TASK TO CARRY OUT: With the pictures removed, write out the full listing below exactly.

DATA FOR PROCESSING:
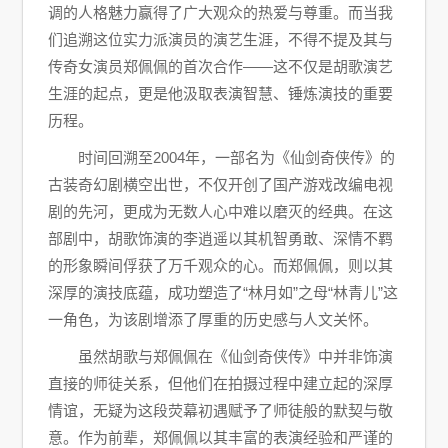
调的人格魅力赢得了广大观众的热爱与尊重。而当我
们追溯这位实力派演员的演艺生涯，不得不提及其与
传奇女演员郑佩佩的首次合作——这不仅是胡歌演艺
生涯的起点，更是他汲取表演智慧、锤炼演技的重要
历程。
时间回溯至2004年，一部名为《仙剑奇侠传》的
古装奇幻剧横空出世，不仅开创了国产游戏改编电视
剧的先河，更成为无数人心中难以磨灭的经典。在这
部剧中，胡歌饰演的李逍遥以其机智勇敢、深情不羁
的形象瞬间俘获了万千观众的心。而郑佩佩，则以其
深厚的演技底蕴，成功塑造了“林月如”之母“林青儿”这
一角色，为该剧增添了厚重的历史感与人文关怀。
虽然胡歌与郑佩佩在《仙剑奇侠传》中并非饰演
直接的师徒关系，但他们在拍摄过程中建立起的深厚
情谊，无疑为这段荧幕初遇赋予了师徒般的默契与敬
意。作为前辈，郑佩佩以其丰富的表演经验和严谨的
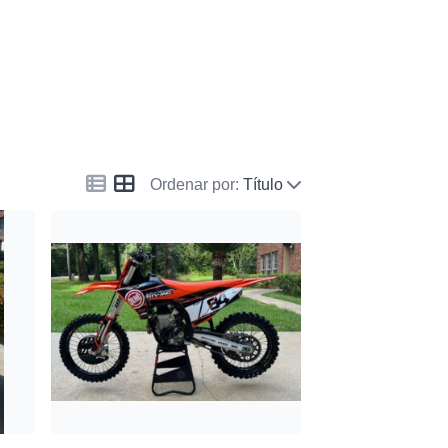
Ordenar por:
Título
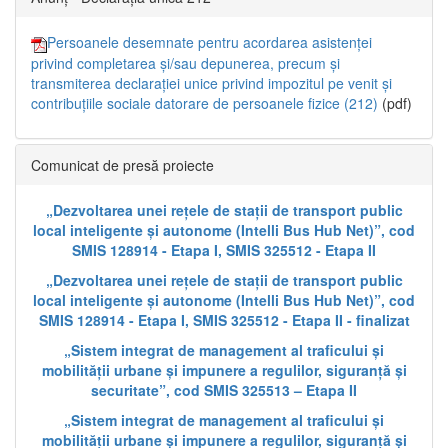
Persoanele desemnate pentru acordarea asistenței
privind completarea și/sau depunerea, precum și
transmiterea declarației unice privind impozitul pe venit și
contribuțiile sociale datorare de persoanele fizice (212)
(pdf)
Comunicat de presă proiecte
„Dezvoltarea unei rețele de stații de transport public
local inteligente și autonome (Intelli Bus Hub Net)”, cod
SMIS 128914 - Etapa I, SMIS 325512 - Etapa II
„Dezvoltarea unei rețele de stații de transport public
local inteligente și autonome (Intelli Bus Hub Net)”, cod
SMIS 128914 - Etapa I, SMIS 325512 - Etapa II - finalizat
„Sistem integrat de management al traficului și
mobilității urbane și impunere a regulilor, siguranță și
securitate”, cod SMIS 325513 – Etapa II
„Sistem integrat de management al traficului și
mobilității urbane și impunere a regulilor, siguranță și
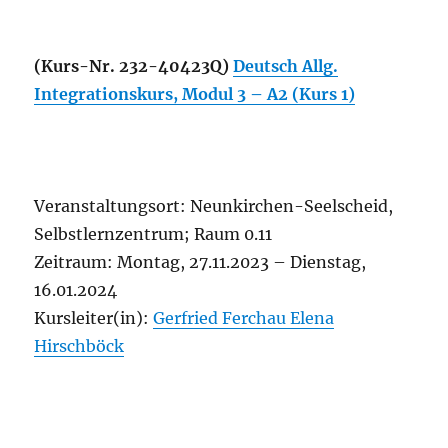
(Kurs-Nr. 232-40423Q)
Deutsch Allg.
Integrationskurs, Modul 3 – A2 (Kurs 1)
Veranstaltungsort: Neunkirchen-Seelscheid,
Selbstlernzentrum; Raum 0.11
Zeitraum: Montag, 27.11.2023 – Dienstag,
16.01.2024
Kursleiter(in):
Gerfried Ferchau
Elena
Hirschböck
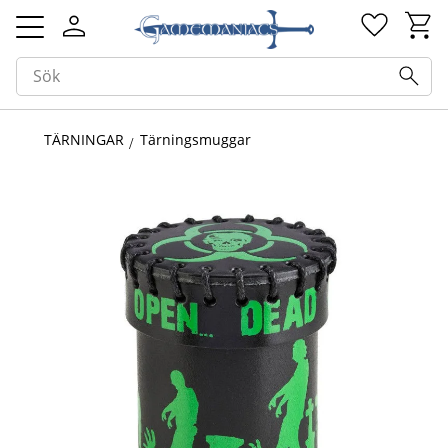
Kundv
Favorit
Meny
TÄRNINGAR
Tärningsmuggar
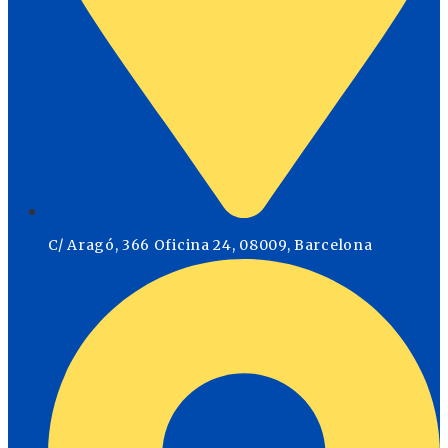
C/ Aragó, 366 Oficina 24, 08009, Barcelona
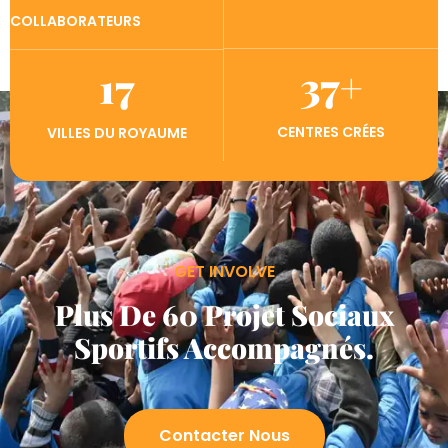
COLLABORATEURS
37
+
17
CENTRES CRÉES
VILLES DU ROYAUME
GET INVOLVE
Plus De 60 Projet Sociaux
Sportifs Accompagnés.
Contacter Nous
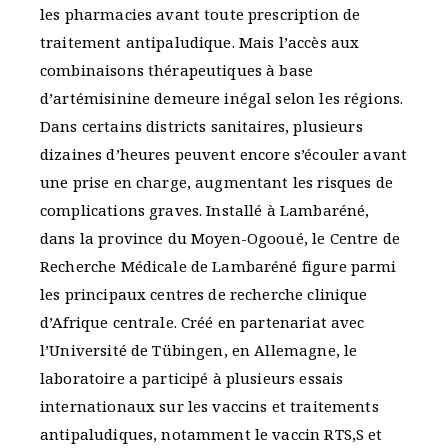
les pharmacies avant toute prescription de
traitement antipaludique. Mais l’accès aux
combinaisons thérapeutiques à base
d’artémisinine demeure inégal selon les régions.
Dans certains districts sanitaires, plusieurs
dizaines d’heures peuvent encore s’écouler avant
une prise en charge, augmentant les risques de
complications graves. Installé à Lambaréné,
dans la province du Moyen-Ogooué, le Centre de
Recherche Médicale de Lambaréné figure parmi
les principaux centres de recherche clinique
d’Afrique centrale. Créé en partenariat avec
l’Université de Tübingen, en Allemagne, le
laboratoire a participé à plusieurs essais
internationaux sur les vaccins et traitements
antipaludiques, notamment le vaccin RTS,S et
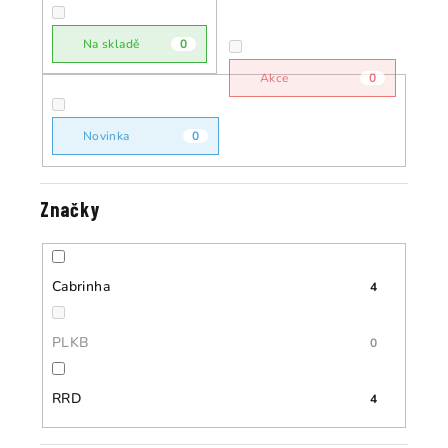
r
o
o
Na skladě
0
d
d
u
Akce
0
u
k
k
t
Novinka
0
t
ů
ů
Značky
Cabrinha
4
PLKB
0
RRD
4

RESULT OF THIS EXERCISE:
调的人格魅力赢得了广大观众的热爱与尊重。而当我
们追溯这位实力派演员的演艺生涯，不得不提及其与
传奇女演员郑佩佩的首次合作——这不仅是胡歌演艺
生涯的起点，更是他汲取表演智慧、锤炼演技的重要
历程。
时间回溯至2004年，一部名为《仙剑奇侠传》的
古装奇幻剧横空出世，不仅开创了国产游戏改编电视
剧的先河，更成为无数人心中难以磨灭的经典。在这
部剧中，胡歌饰演的李逍遥以其机智勇敢、深情不羁
的形象瞬间俘获了万千观众的心。而郑佩佩，则以其
深厚的演技底蕴，成功塑造了“林月如”之母“林青儿”这
一角色，为该剧增添了厚重的历史感与人文关怀。
虽然胡歌与郑佩佩在《仙剑奇侠传》中并非饰演
直接的师徒关系，但他们在拍摄过程中建立起的深厚
情谊，无疑为这段荧幕初遇赋予了师徒般的默契与敬
意。作为前辈，郑佩佩以其丰富的表演经验和严谨的
Ordenar por:
Título
Persoanele desemnate pentru acordarea asistenței
privind completarea și/sau depunerea, precum și
transmiterea declarației unice privind impozitul pe venit și
contribuțiile sociale datorare de persoanele fizice (212)
(pdf)
Comunicat de presă proiecte
„Dezvoltarea unei rețele de stații de transport public
local inteligente și autonome (Intelli Bus Hub Net)”, cod
SMIS 128914 - Etapa I, SMIS 325512 - Etapa II
„Dezvoltarea unei rețele de stații de transport public
local inteligente și autonome (Intelli Bus Hub Net)”, cod
SMIS 128914 - Etapa I, SMIS 325512 - Etapa II - finalizat
„Sistem integrat de management al traficului și
mobilității urbane și impunere a regulilor, siguranță și
securitate”, cod SMIS 325513 – Etapa II
„Sistem integrat de management al traficului și
mobilității urbane și impunere a regulilor, siguranță și
(Kurs-Nr. 232-40423Q)
Deutsch Allg.
Integrationskurs, Modul 3 – A2 (Kurs 1)
Veranstaltungsort: Neunkirchen-Seelscheid,
Selbstlernzentrum; Raum 0.11
Zeitraum: Montag, 27.11.2023 – Dienstag,
16.01.2024
Kursleiter(in):
Gerfried Ferchau
Elena
Hirschböck
Kundv
Favorit
Meny
TÄRNINGAR
Tärningsmuggar
C/ Aragó, 366 Oficina 24, 08009, Barcelona
COLLABORATEURS
37
+
17
CENTRES CRÉES
VILLES DU ROYAUME
GET INVOLVE
Plus De 60 Projet Sociaux
Sportifs Accompagnés.
Contacter Nous
les pharmacies avant toute prescription de
traitement antipaludique. Mais l’accès aux
combinaisons thérapeutiques à base
d’artémisinine demeure inégal selon les régions.
Dans certains districts sanitaires, plusieurs
dizaines d’heures peuvent encore s’écouler avant
une prise en charge, augmentant les risques de
complications graves. Installé à Lambaréné,
dans la province du Moyen-Ogooué, le Centre de
Recherche Médicale de Lambaréné figure parmi
les principaux centres de recherche clinique
d’Afrique centrale. Créé en partenariat avec
l’Université de Tübingen, en Allemagne, le
laboratoire a participé à plusieurs essais
internationaux sur les vaccins et traitements
antipaludiques, notamment le vaccin RTS,S et
r
o
o
Na skladě
0
d
d
u
Akce
0
u
k
k
t
Novinka
0
t
ů
ů
Značky
Cabrinha
4
PLKB
0
RRD
4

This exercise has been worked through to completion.